» **Work instructions**
Copy every line of the rows below without changing a single character.

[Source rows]

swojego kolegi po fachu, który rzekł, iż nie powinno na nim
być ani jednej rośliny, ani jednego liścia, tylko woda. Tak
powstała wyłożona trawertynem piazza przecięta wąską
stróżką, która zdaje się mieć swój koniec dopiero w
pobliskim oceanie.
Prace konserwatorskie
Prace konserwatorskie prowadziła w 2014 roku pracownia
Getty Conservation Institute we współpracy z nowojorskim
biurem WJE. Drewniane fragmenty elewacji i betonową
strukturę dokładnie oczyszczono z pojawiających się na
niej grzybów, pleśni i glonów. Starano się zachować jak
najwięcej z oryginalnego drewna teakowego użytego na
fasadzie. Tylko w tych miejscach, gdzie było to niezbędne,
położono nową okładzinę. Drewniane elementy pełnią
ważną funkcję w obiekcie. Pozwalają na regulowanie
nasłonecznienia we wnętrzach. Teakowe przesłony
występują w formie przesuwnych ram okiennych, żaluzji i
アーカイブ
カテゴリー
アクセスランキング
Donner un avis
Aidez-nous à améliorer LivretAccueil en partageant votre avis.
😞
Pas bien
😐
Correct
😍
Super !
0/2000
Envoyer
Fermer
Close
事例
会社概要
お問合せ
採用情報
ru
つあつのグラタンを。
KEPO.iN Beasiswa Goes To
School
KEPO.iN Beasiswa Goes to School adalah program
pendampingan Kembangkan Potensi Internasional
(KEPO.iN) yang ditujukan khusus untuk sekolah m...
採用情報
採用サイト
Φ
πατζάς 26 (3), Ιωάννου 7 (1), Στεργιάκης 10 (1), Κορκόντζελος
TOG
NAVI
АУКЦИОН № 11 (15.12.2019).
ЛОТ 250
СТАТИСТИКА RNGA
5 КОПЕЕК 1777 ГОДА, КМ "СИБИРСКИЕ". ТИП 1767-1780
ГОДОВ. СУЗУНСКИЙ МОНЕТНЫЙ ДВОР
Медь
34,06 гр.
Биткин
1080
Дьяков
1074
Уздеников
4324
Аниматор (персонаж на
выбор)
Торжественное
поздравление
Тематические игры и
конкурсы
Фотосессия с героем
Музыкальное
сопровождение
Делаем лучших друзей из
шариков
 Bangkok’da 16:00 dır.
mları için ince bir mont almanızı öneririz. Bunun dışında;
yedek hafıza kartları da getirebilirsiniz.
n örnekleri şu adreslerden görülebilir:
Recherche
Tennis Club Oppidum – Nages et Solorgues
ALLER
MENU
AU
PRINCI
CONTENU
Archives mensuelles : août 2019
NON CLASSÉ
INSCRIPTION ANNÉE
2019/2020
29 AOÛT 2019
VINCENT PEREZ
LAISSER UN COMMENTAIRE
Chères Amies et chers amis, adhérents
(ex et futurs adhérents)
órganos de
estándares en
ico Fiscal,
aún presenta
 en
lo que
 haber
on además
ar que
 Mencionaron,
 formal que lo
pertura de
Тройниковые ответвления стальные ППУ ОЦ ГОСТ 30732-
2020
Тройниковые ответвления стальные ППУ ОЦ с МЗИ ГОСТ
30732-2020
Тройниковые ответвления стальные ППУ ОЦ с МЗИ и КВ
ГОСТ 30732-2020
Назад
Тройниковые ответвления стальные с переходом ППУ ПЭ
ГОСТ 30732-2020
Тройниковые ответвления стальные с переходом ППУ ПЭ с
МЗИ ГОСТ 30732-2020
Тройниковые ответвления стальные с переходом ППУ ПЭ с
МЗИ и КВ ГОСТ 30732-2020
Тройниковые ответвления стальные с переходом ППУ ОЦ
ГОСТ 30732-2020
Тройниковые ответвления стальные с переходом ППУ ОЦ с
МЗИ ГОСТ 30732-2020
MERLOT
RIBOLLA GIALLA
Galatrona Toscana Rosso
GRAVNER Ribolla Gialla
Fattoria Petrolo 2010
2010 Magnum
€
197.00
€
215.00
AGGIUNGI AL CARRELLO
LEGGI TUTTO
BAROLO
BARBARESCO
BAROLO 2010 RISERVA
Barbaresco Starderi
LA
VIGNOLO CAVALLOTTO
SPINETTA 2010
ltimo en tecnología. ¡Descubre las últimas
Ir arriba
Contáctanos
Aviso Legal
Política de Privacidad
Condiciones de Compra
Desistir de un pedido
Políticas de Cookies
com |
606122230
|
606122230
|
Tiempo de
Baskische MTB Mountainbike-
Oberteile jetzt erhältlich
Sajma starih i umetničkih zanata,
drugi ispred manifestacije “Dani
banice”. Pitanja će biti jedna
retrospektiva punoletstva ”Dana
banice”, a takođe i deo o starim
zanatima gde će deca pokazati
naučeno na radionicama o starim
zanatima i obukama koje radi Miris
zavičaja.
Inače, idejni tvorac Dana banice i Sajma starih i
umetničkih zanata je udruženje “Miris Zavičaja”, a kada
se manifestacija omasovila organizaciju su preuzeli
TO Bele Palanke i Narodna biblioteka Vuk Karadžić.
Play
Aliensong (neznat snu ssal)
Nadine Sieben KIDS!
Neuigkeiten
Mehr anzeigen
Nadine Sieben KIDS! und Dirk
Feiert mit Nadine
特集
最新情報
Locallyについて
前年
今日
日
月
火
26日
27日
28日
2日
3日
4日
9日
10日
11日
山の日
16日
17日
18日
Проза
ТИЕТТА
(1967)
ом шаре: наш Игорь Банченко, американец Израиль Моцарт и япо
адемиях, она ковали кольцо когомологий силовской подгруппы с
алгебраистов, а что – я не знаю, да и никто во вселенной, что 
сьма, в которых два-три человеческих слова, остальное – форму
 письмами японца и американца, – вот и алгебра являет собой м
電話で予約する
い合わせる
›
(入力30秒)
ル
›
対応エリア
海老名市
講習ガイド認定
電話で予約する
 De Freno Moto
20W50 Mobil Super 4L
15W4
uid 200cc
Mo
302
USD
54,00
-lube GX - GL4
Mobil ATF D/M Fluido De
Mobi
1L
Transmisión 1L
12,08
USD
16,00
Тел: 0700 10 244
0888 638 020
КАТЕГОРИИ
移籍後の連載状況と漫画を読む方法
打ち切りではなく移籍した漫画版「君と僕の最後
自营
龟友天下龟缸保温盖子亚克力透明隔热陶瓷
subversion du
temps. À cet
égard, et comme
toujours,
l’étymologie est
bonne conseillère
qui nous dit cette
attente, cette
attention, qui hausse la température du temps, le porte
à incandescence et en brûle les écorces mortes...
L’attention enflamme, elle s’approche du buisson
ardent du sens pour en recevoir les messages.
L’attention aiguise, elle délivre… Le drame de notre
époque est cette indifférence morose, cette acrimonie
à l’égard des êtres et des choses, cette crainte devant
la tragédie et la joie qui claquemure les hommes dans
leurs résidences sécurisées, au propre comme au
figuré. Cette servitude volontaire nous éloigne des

» **Response to this task**
swojego kolegi po fachu, który rzekł, iż nie powinno na nim
być ani jednej rośliny, ani jednego liścia, tylko woda. Tak
powstała wyłożona trawertynem piazza przecięta wąską
stróżką, która zdaje się mieć swój koniec dopiero w
pobliskim oceanie.
Prace konserwatorskie
Prace konserwatorskie prowadziła w 2014 roku pracownia
Getty Conservation Institute we współpracy z nowojorskim
biurem WJE. Drewniane fragmenty elewacji i betonową
strukturę dokładnie oczyszczono z pojawiających się na
niej grzybów, pleśni i glonów. Starano się zachować jak
najwięcej z oryginalnego drewna teakowego użytego na
fasadzie. Tylko w tych miejscach, gdzie było to niezbędne,
położono nową okładzinę. Drewniane elementy pełnią
ważną funkcję w obiekcie. Pozwalają na regulowanie
nasłonecznienia we wnętrzach. Teakowe przesłony
występują w formie przesuwnych ram okiennych, żaluzji i
アーカイブ
カテゴリー
アクセスランキング
Donner un avis
Aidez-nous à améliorer LivretAccueil en partageant votre avis.
😞
Pas bien
😐
Correct
😍
Super !
0/2000
Envoyer
Fermer
Close
事例
会社概要
お問合せ
採用情報
ru
つあつのグラタンを。
KEPO.iN Beasiswa Goes To
School
KEPO.iN Beasiswa Goes to School adalah program
pendampingan Kembangkan Potensi Internasional
(KEPO.iN) yang ditujukan khusus untuk sekolah m...
採用情報
採用サイト
Φ
πατζάς 26 (3), Ιωάννου 7 (1), Στεργιάκης 10 (1), Κορκόντζελος
TOG
NAVI
АУКЦИОН № 11 (15.12.2019).
ЛОТ 250
СТАТИСТИКА RNGA
5 КОПЕЕК 1777 ГОДА, КМ "СИБИРСКИЕ". ТИП 1767-1780
ГОДОВ. СУЗУНСКИЙ МОНЕТНЫЙ ДВОР
Медь
34,06 гр.
Биткин
1080
Дьяков
1074
Уздеников
4324
Аниматор (персонаж на
выбор)
Торжественное
поздравление
Тематические игры и
конкурсы
Фотосессия с героем
Музыкальное
сопровождение
Делаем лучших друзей из
шариков
 Bangkok’da 16:00 dır.
mları için ince bir mont almanızı öneririz. Bunun dışında;
yedek hafıza kartları da getirebilirsiniz.
n örnekleri şu adreslerden görülebilir:
Recherche
Tennis Club Oppidum – Nages et Solorgues
ALLER
MENU
AU
PRINCI
CONTENU
Archives mensuelles : août 2019
NON CLASSÉ
INSCRIPTION ANNÉE
2019/2020
29 AOÛT 2019
VINCENT PEREZ
LAISSER UN COMMENTAIRE
Chères Amies et chers amis, adhérents
(ex et futurs adhérents)
órganos de
estándares en
ico Fiscal,
aún presenta
 en
lo que
 haber
on además
ar que
 Mencionaron,
 formal que lo
pertura de
Тройниковые ответвления стальные ППУ ОЦ ГОСТ 30732-
2020
Тройниковые ответвления стальные ППУ ОЦ с МЗИ ГОСТ
30732-2020
Тройниковые ответвления стальные ППУ ОЦ с МЗИ и КВ
ГОСТ 30732-2020
Назад
Тройниковые ответвления стальные с переходом ППУ ПЭ
ГОСТ 30732-2020
Тройниковые ответвления стальные с переходом ППУ ПЭ с
МЗИ ГОСТ 30732-2020
Тройниковые ответвления стальные с переходом ППУ ПЭ с
МЗИ и КВ ГОСТ 30732-2020
Тройниковые ответвления стальные с переходом ППУ ОЦ
ГОСТ 30732-2020
Тройниковые ответвления стальные с переходом ППУ ОЦ с
МЗИ ГОСТ 30732-2020
MERLOT
RIBOLLA GIALLA
Galatrona Toscana Rosso
GRAVNER Ribolla Gialla
Fattoria Petrolo 2010
2010 Magnum
€
197.00
€
215.00
AGGIUNGI AL CARRELLO
LEGGI TUTTO
BAROLO
BARBARESCO
BAROLO 2010 RISERVA
Barbaresco Starderi
LA
VIGNOLO CAVALLOTTO
SPINETTA 2010
ltimo en tecnología. ¡Descubre las últimas
Ir arriba
Contáctanos
Aviso Legal
Política de Privacidad
Condiciones de Compra
Desistir de un pedido
Políticas de Cookies
com |
606122230
|
606122230
|
Tiempo de
Baskische MTB Mountainbike-
Oberteile jetzt erhältlich
Sajma starih i umetničkih zanata,
drugi ispred manifestacije “Dani
banice”. Pitanja će biti jedna
retrospektiva punoletstva ”Dana
banice”, a takođe i deo o starim
zanatima gde će deca pokazati
naučeno na radionicama o starim
zanatima i obukama koje radi Miris
zavičaja.
Inače, idejni tvorac Dana banice i Sajma starih i
umetničkih zanata je udruženje “Miris Zavičaja”, a kada
se manifestacija omasovila organizaciju su preuzeli
TO Bele Palanke i Narodna biblioteka Vuk Karadžić.
Play
Aliensong (neznat snu ssal)
Nadine Sieben KIDS!
Neuigkeiten
Mehr anzeigen
Nadine Sieben KIDS! und Dirk
Feiert mit Nadine
特集
最新情報
Locallyについて
前年
今日
日
月
火
26日
27日
28日
2日
3日
4日
9日
10日
11日
山の日
16日
17日
18日
Проза
ТИЕТТА
(1967)
ом шаре: наш Игорь Банченко, американец Израиль Моцарт и япо
адемиях, она ковали кольцо когомологий силовской подгруппы с
алгебраистов, а что – я не знаю, да и никто во вселенной, что 
сьма, в которых два-три человеческих слова, остальное – форму
 письмами японца и американца, – вот и алгебра являет собой м
電話で予約する
い合わせる
›
(入力30秒)
ル
›
対応エリア
海老名市
講習ガイド認定
電話で予約する
 De Freno Moto
20W50 Mobil Super 4L
15W4
uid 200cc
Mo
302
USD
54,00
-lube GX - GL4
Mobil ATF D/M Fluido De
Mobi
1L
Transmisión 1L
12,08
USD
16,00
Тел: 0700 10 244
0888 638 020
КАТЕГОРИИ
移籍後の連載状況と漫画を読む方法
打ち切りではなく移籍した漫画版「君と僕の最後
自营
龟友天下龟缸保温盖子亚克力透明隔热陶瓷
subversion du
temps. À cet
égard, et comme
toujours,
l’étymologie est
bonne conseillère
qui nous dit cette
attente, cette
attention, qui hausse la température du temps, le porte
à incandescence et en brûle les écorces mortes...
L’attention enflamme, elle s’approche du buisson
ardent du sens pour en recevoir les messages.
L’attention aiguise, elle délivre… Le drame de notre
époque est cette indifférence morose, cette acrimonie
à l’égard des êtres et des choses, cette crainte devant
la tragédie et la joie qui claquemure les hommes dans
leurs résidences sécurisées, au propre comme au
figuré. Cette servitude volontaire nous éloigne des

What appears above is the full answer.